The Honolulu Fire Department says 17,804 firecracker permits were issued this year on Oahu -- that's slightly higher compared to last year.

It's a longtime tradition for local families and many take it very seriously.

"My family, in the past, we've always lit something off at midnight to scare all the bad demons and welcome the new year fresh," said Chris Kapoi from Kaneohe. "The years we didn't do it, we had bad years, so keep up the traditions. Just got to keep it going."

HFD says fireworks can only be ignited from 9 p.m. on New Years Eve to 1 a.m. New Years Day.

"We hope that people will respect the fireworks ordinance and understand the dangers associated with firecracker use," said HFD Fire Chief Manuel Neves. "While the number of fireworks-related injuries on Oahu is typically lower than elsewhere in the nation, even a single incident is one too many because it causes suffering, which is preventable."

Kapoi hopes others will follow the rules.

"W e were always taught to follow the laws and that will keep the tradition going. Otherwise, they're going to ban everything and we're not going to have anything later on if you folks keep going on with the illegal fireworks," Kapoi said.

Over at Ala Moana Center, shoppers were taking advantage of the after-holiday sales.

The National Retail Federation says 68-percent of people will likely shop the week after Christmas and use those gift cards they received.

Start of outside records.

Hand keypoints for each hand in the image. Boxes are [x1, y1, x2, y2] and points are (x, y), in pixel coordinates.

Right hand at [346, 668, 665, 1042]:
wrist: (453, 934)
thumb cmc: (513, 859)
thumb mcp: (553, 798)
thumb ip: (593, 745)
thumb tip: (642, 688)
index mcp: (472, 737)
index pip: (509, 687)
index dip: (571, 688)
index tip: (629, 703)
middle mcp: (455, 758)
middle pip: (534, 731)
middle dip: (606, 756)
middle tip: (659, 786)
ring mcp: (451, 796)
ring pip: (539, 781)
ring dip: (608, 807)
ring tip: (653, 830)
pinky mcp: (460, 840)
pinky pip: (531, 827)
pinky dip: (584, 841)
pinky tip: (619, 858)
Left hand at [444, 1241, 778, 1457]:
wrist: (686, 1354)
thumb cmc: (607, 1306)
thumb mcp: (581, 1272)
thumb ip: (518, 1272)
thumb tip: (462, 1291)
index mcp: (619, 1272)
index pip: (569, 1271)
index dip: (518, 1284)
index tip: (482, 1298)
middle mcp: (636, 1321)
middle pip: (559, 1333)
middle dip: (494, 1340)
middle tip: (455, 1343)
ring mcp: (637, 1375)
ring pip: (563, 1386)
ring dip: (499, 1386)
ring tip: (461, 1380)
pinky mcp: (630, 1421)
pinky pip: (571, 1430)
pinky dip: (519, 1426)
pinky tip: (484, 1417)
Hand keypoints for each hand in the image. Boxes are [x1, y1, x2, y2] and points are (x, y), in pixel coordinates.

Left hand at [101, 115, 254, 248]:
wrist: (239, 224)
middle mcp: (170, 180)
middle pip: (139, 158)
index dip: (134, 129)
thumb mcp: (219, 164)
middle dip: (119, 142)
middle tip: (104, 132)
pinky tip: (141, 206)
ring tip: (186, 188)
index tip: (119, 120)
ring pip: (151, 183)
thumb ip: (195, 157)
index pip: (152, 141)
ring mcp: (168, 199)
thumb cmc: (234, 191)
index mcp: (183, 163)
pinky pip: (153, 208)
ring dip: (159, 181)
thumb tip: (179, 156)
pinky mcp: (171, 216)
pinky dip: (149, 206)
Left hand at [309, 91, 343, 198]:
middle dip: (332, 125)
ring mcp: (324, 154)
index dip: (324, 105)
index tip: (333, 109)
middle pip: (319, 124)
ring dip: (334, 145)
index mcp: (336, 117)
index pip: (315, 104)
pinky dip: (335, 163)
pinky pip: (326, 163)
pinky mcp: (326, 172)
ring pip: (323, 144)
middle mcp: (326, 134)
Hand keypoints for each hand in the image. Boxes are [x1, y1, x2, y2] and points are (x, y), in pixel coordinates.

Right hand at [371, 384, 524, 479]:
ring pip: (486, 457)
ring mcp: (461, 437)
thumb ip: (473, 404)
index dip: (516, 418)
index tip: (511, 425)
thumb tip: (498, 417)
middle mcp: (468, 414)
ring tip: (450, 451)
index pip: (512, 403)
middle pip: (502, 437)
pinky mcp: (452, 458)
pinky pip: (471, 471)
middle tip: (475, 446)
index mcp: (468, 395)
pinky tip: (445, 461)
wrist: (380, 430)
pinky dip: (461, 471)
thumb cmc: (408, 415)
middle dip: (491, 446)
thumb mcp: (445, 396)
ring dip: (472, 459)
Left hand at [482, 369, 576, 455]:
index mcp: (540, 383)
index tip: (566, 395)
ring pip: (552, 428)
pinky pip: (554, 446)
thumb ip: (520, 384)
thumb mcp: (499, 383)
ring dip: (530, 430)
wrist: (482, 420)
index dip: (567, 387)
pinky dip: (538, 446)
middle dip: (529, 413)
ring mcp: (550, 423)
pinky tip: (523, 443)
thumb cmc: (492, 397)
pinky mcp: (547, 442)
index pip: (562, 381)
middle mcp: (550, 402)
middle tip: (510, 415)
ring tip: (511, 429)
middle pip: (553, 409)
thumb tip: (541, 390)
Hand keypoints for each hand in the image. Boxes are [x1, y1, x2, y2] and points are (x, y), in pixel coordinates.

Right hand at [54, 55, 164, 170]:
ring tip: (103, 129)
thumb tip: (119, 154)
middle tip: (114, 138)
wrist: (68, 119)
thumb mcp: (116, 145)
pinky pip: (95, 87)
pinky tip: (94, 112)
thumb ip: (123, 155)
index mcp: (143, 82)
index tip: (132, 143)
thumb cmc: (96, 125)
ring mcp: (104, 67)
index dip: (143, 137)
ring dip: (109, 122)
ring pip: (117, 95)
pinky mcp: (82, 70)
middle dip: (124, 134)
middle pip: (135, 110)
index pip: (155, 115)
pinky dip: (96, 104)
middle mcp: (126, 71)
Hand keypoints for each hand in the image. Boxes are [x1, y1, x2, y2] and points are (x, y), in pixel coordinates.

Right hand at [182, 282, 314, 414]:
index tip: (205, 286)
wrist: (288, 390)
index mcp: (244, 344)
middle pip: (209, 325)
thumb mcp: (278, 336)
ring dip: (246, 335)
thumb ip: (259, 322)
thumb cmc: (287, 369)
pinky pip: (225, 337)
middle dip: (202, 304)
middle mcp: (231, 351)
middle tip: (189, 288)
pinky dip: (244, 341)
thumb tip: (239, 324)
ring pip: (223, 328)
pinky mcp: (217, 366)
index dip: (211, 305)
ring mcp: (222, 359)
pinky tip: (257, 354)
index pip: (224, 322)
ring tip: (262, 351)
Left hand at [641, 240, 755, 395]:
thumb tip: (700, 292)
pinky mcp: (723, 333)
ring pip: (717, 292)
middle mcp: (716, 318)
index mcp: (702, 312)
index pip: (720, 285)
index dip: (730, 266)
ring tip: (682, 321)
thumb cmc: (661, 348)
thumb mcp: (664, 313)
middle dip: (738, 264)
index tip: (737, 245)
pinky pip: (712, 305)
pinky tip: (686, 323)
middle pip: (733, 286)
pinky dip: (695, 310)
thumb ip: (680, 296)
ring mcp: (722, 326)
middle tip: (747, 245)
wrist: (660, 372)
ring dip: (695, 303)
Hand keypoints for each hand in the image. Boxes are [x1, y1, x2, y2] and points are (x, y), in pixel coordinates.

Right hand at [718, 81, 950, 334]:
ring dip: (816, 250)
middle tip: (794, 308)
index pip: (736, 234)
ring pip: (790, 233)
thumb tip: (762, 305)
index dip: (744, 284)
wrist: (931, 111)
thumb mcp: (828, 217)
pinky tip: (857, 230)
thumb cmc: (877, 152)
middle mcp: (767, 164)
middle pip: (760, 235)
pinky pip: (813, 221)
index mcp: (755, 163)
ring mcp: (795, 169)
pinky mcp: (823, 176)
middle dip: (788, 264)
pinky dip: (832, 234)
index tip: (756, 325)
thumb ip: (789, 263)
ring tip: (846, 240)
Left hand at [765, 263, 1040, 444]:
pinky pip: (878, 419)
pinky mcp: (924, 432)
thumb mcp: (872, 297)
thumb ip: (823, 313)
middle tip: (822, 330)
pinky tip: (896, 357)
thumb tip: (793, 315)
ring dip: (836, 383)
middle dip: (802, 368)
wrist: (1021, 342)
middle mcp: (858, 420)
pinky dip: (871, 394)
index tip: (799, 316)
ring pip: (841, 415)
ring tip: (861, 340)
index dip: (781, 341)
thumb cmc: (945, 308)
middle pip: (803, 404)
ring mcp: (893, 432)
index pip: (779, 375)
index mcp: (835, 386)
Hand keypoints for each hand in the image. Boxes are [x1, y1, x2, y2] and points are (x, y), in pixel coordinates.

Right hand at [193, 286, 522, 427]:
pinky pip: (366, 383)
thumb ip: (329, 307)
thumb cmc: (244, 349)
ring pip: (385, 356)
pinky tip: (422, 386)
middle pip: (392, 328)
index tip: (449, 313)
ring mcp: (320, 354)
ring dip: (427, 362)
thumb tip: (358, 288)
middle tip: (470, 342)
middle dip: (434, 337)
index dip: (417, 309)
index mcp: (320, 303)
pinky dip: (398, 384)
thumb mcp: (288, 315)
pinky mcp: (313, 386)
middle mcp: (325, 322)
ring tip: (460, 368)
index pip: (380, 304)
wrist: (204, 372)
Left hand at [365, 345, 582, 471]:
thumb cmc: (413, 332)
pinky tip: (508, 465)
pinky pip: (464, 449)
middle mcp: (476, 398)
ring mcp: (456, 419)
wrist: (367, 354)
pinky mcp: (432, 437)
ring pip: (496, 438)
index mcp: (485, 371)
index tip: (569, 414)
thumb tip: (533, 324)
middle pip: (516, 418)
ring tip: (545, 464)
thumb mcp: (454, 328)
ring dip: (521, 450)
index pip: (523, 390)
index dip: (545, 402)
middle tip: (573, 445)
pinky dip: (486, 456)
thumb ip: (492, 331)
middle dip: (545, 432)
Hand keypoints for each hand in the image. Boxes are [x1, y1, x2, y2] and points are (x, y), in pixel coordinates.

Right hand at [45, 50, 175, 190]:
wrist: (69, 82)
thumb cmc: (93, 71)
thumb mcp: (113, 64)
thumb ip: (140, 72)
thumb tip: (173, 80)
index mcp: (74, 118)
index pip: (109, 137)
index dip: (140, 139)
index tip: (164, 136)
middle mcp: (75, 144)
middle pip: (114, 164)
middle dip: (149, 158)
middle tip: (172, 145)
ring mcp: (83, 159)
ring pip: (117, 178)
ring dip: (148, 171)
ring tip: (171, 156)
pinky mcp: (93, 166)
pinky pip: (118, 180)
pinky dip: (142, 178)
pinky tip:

“The sales are around up to 50 to 60 percent off I’ve seen,” said shopper Sarah Klast. “Black Friday is not the time to go shopping. After Christmas is definitely the time.”

Meanwhile, 55-percent of shoppers take back unwanted gifts within the first month of receiving them.

“We’re here to return because (my kids) didn’t want what I gave them,” said shopper Deborah Nekomoto. “We came because we wanted to make sure there was something good still to buy. Right after the holidays, everything’s gone so if we came right away maybe we could get something good.”